Beauvoir en entretien avec Francis Jeanson (extrait de Simone de Beauvoir ou l'entreprise de vivre) :

"on fait de moi tant de choses ! (...) il est certain qu'il y a des quantités de fausses interprétations de mon féminisme. Seulement, celles qui sont fausses à mes yeux, ce sont celles qui ne sont pas radicalement féministes : on ne me trahit jamais quand on me tire vers... le féminisme absolu, si vous voulez."

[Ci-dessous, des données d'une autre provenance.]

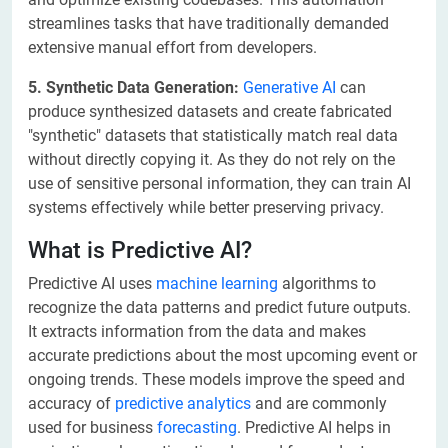
streamlines tasks that have traditionally demanded
extensive manual effort from developers.
5. Synthetic Data Generation:
Generative AI
can
produce synthesized datasets and create fabricated
"synthetic" datasets that statistically match real data
without directly copying it. As they do not rely on the
use of sensitive personal information, they can train AI
systems effectively while better preserving privacy.
What is Predictive AI?
Predictive AI uses
machine learning
algorithms to
recognize the data patterns and predict future outputs.
It extracts information from the data and makes
accurate predictions about the most upcoming event or
ongoing trends. These models improve the speed and
accuracy of
predictive analytics
and are commonly
used for business
forecasting
. Predictive AI helps in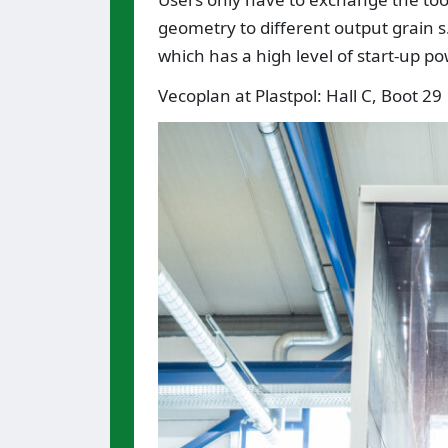
geometry to different output grain s.
which has a high level of start-up p
Vecoplan at Plastpol: Hall C, Boot 29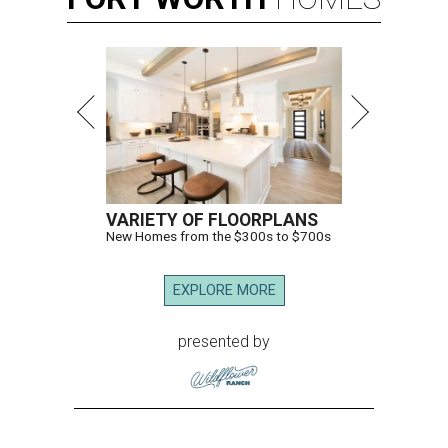
VARIETY OF FLOORPLANS
New Homes from the $300s to $700s
EXPLORE MORE
presented by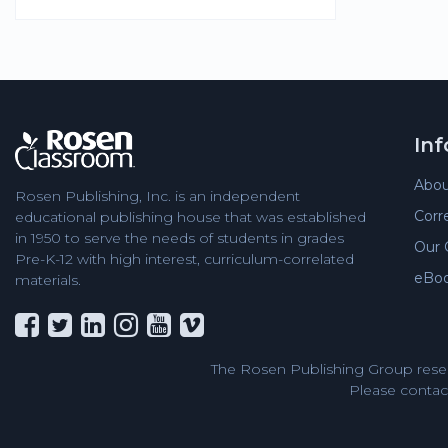
In
Abou
Rosen Publishing, Inc. is an independent
Corr
educational publishing house that was established
in 1950 to serve the needs of students in grades
Our 
Pre-K-12 with high interest, curriculum-correlated
eBo
materials.
The Rosen Publishing Group reser
Please contact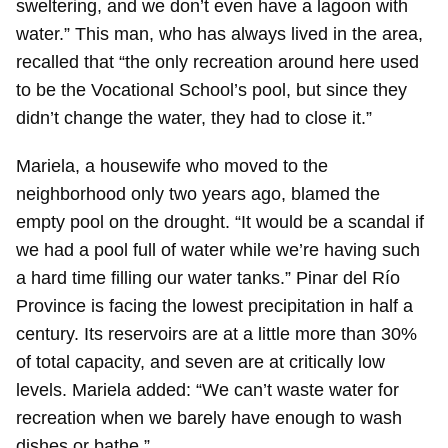
sweltering, and we don’t even have a lagoon with
water.” This man, who has always lived in the area,
recalled that “the only recreation around here used
to be the Vocational School’s pool, but since they
didn’t change the water, they had to close it.”
Mariela, a housewife who moved to the
neighborhood only two years ago, blamed the
empty pool on the drought. “It would be a scandal if
we had a pool full of water while we’re having such
a hard time filling our water tanks.” Pinar del Río
Province is facing the lowest precipitation in half a
century. Its reservoirs are at a little more than 30%
of total capacity, and seven are at critically low
levels. Mariela added: “We can’t waste water for
recreation when we barely have enough to wash
dishes or bathe.”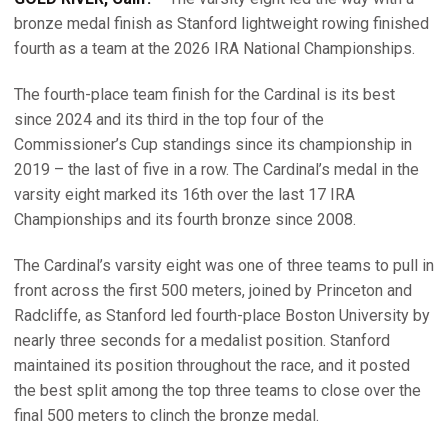
bronze medal finish as Stanford lightweight rowing finished
fourth as a team at the 2026 IRA National Championships.
The fourth-place team finish for the Cardinal is its best
since 2024 and its third in the top four of the
Commissioner’s Cup standings since its championship in
2019 – the last of five in a row. The Cardinal’s medal in the
varsity eight marked its 16th over the last 17 IRA
Championships and its fourth bronze since 2008.
The Cardinal’s varsity eight was one of three teams to pull in
front across the first 500 meters, joined by Princeton and
Radcliffe, as Stanford led fourth-place Boston University by
nearly three seconds for a medalist position. Stanford
maintained its position throughout the race, and it posted
the best split among the top three teams to close over the
final 500 meters to clinch the bronze medal.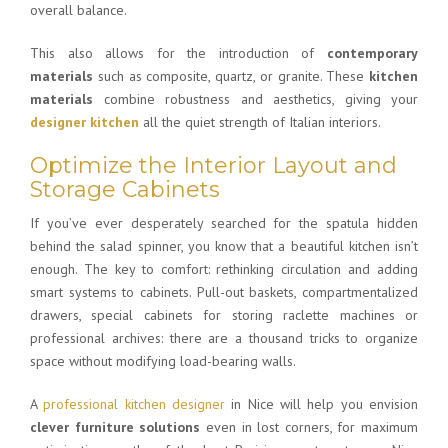
overall balance.
This also allows for the introduction of
contemporary
materials
such as composite, quartz, or granite. These
kitchen
materials
combine robustness and aesthetics, giving your
designer kitchen
all the quiet strength of Italian interiors.
Optimize the Interior Layout and
Storage Cabinets
If you’ve ever desperately searched for the spatula hidden
behind the salad spinner, you know that a beautiful kitchen isn’t
enough. The key to comfort: rethinking circulation and adding
smart systems to cabinets. Pull-out baskets, compartmentalized
drawers, special cabinets for storing raclette machines or
professional archives: there are a thousand tricks to organize
space without modifying load-bearing walls.
A
professional kitchen designer
in Nice will help you envision
clever furniture solutions
even in lost corners, for maximum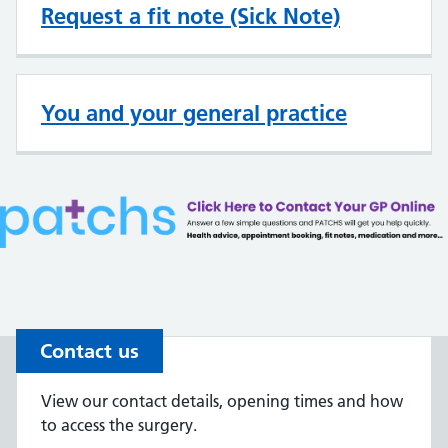
Request a fit note (Sick Note)
You and your general practice
Contact us
View our contact details, opening times and how
to access the surgery.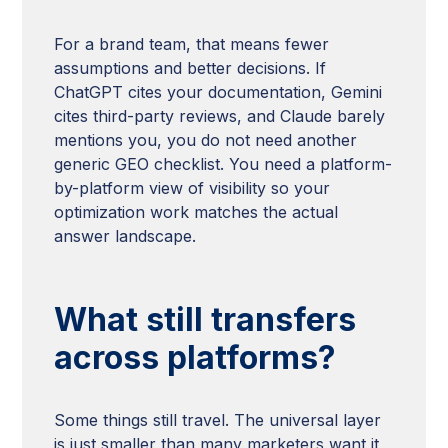
For a brand team, that means fewer
assumptions and better decisions. If
ChatGPT cites your documentation, Gemini
cites third-party reviews, and Claude barely
mentions you, you do not need another
generic GEO checklist. You need a platform-
by-platform view of visibility so your
optimization work matches the actual
answer landscape.
What still transfers
across platforms?
Some things still travel. The universal layer
is just smaller than many marketers want it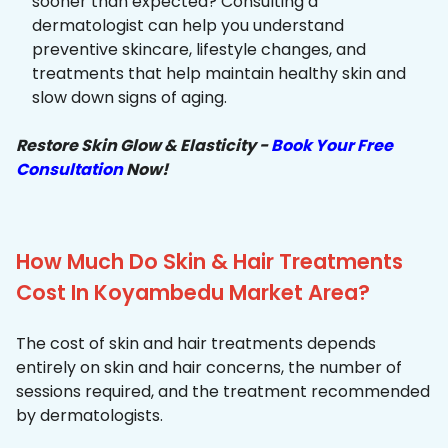
sooner than expected? Consulting a
dermatologist can help you understand
preventive skincare, lifestyle changes, and
treatments that help maintain healthy skin and
slow down signs of aging.
Restore Skin Glow & Elasticity -
Book Your Free
Consultation
Now!
How Much Do Skin & Hair Treatments
Cost In Koyambedu Market Area?
The cost of skin and hair treatments depends
entirely on skin and hair concerns, the number of
sessions required, and the treatment recommended
by dermatologists.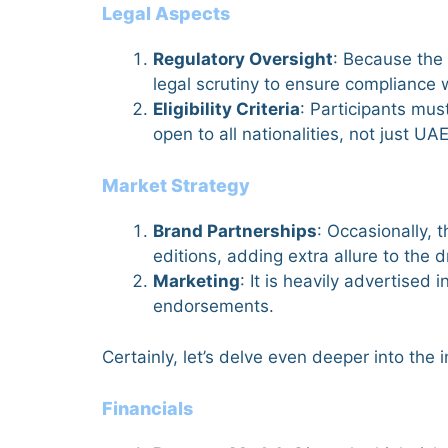
Legal Aspects
Regulatory Oversight
: Because the 
legal scrutiny to ensure compliance w
Eligibility Criteria
: Participants mus
open to all nationalities, not just UA
Market Strategy
Brand Partnerships
: Occasionally, 
editions, adding extra allure to the 
Marketing
: It is heavily advertised
endorsements.
Certainly, let’s delve even deeper into the 
Financials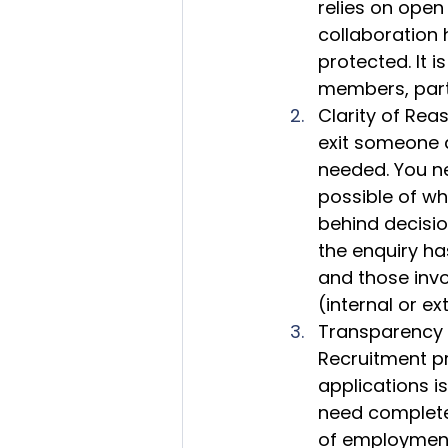
relies on open
collaboration h
protected. It i
members, parti
Clarity of Reas
exit someone as
needed. You ne
possible of w
behind decisio
the enquiry ha
and those inv
(internal or ex
Transparency i
Recruitment pr
applications is
need complete
of employment h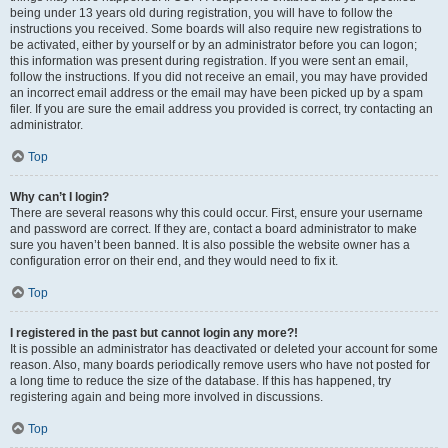
being under 13 years old during registration, you will have to follow the
instructions you received. Some boards will also require new registrations to
be activated, either by yourself or by an administrator before you can logon;
this information was present during registration. If you were sent an email,
follow the instructions. If you did not receive an email, you may have provided
an incorrect email address or the email may have been picked up by a spam
filer. If you are sure the email address you provided is correct, try contacting an
administrator.
Top
Why can’t I login?
There are several reasons why this could occur. First, ensure your username
and password are correct. If they are, contact a board administrator to make
sure you haven’t been banned. It is also possible the website owner has a
configuration error on their end, and they would need to fix it.
Top
I registered in the past but cannot login any more?!
It is possible an administrator has deactivated or deleted your account for some
reason. Also, many boards periodically remove users who have not posted for
a long time to reduce the size of the database. If this has happened, try
registering again and being more involved in discussions.
Top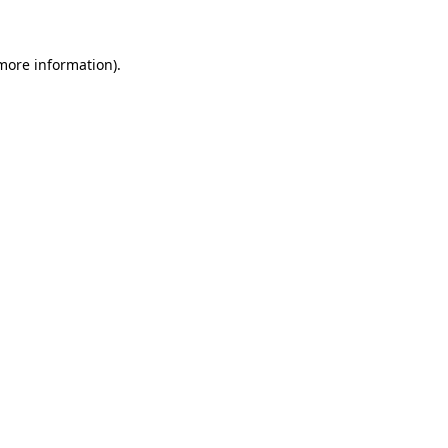
 more information)
.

Il n'y a pas que les fesses de Beauvoir qui ont été revues et corrigées en couverture du Nouvel Observateur : ses idées finissent par être mal comprises, ou déformées volontairement, à l'aide de phrases citées en dehors de leur contexte, de malhonnêteté intellectuelle cherchant à déconsidérer les idées défendues par Beauvoir en prétendant que celle-ci n'aurait pas vécu en accord avec ses propres convictions (le livre Beauvoir dans tous ses états
http://blogfeministe.skyrock.com/article_1224461500.html
évoque plusieurs articles dans la presse usant de procédés malhonnêtes de ce style). Malheureusement Beauvoir n'est plus là pour répondre elle-même aux personnes qui, en prétendant l'attaquer ou la comprendre mieux que les autres, dissimulent leur conservatisme. Mais que l'on ne se méprenne pas, les féministes radicales qui ont su faire prospérer les thèses de Beauvoir n'ont pas dit leur dernier mot.